Life will never be what you think, or what you plan.
I could have had so much planned for my life, and it seems like I did, at one time. Be a perfect, put together person, become a beautiful dancer, go into college, get a degree, get the perfect job, have a whirlwind romance and know exactly who I will marry from day one, have beautiful well behaved kids, and live a perfect life thenceforth.
But I have learned, and am learning, that what you expect or wish probably isn’t what will happen.
I am far from put together, I’ve had to put down dance to pursue my heart, I don’t know what college or degree I will attend, nor what job lies in store, my “whirlwind romance” will never be what it seems to be, Lord knows how my kids will turn out, and my “perfect life” is inexistent.
God has so much more planned than I could dream up in my fantasies.
I don’t know about my future. I have no clue whatsoever what’s in store, and life has taken me on twists and turns that I could have never predicted. Right now I am facing some of the biggest decisions I will ever have to make in my life, much sooner than I had planned, and certainly sooner than I wanted. I don’t want any of this, but it’s happening.

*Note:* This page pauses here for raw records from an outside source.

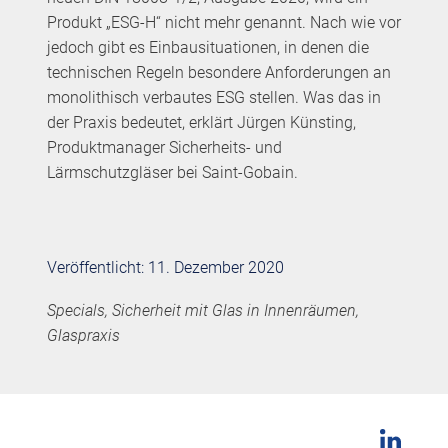
Produkt „ESG-H“ nicht mehr genannt. Nach wie vor
jedoch gibt es Einbausituationen, in denen die
technischen Regeln besondere Anforderungen an
monolithisch verbautes ESG stellen. Was das in
der Praxis bedeutet, erklärt Jürgen Künsting,
Produktmanager Sicherheits- und
Lärmschutzgläser bei Saint-Gobain.
Veröffentlicht: 11. Dezember 2020
Specials, Sicherheit mit Glas in Innenräumen,
Glaspraxis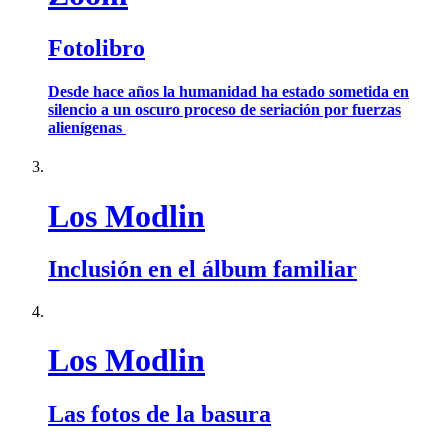
Fotolibro
Desde hace años la humanidad ha estado sometida en
silencio a un oscuro proceso de seriación por fuerzas
alienígenas
Los Modlin
Inclusión en el álbum familiar
Los Modlin
Las fotos de la basura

So what next? What do I do now?
Easy answer, hard task.
Release it to God and trust Him for the rest.
He holds everything in my life. He has so much more than I could understand planned for me. I can’t see it, but I don’t have to see to know He’s got me. And I will let him guide me on this insane, beautiful, terrifying, rewarding, excruciating, bliss called life.
Don’t ever stop trusting. Don’t ever look back and wish your life choices away. There is so much more ahead than you will ever leave behind. Keep looking up towards the Way, the Truth, and the source of Life.
It’s good to see you again. Thanks for reading a piece of my heart. Blessings upon you all.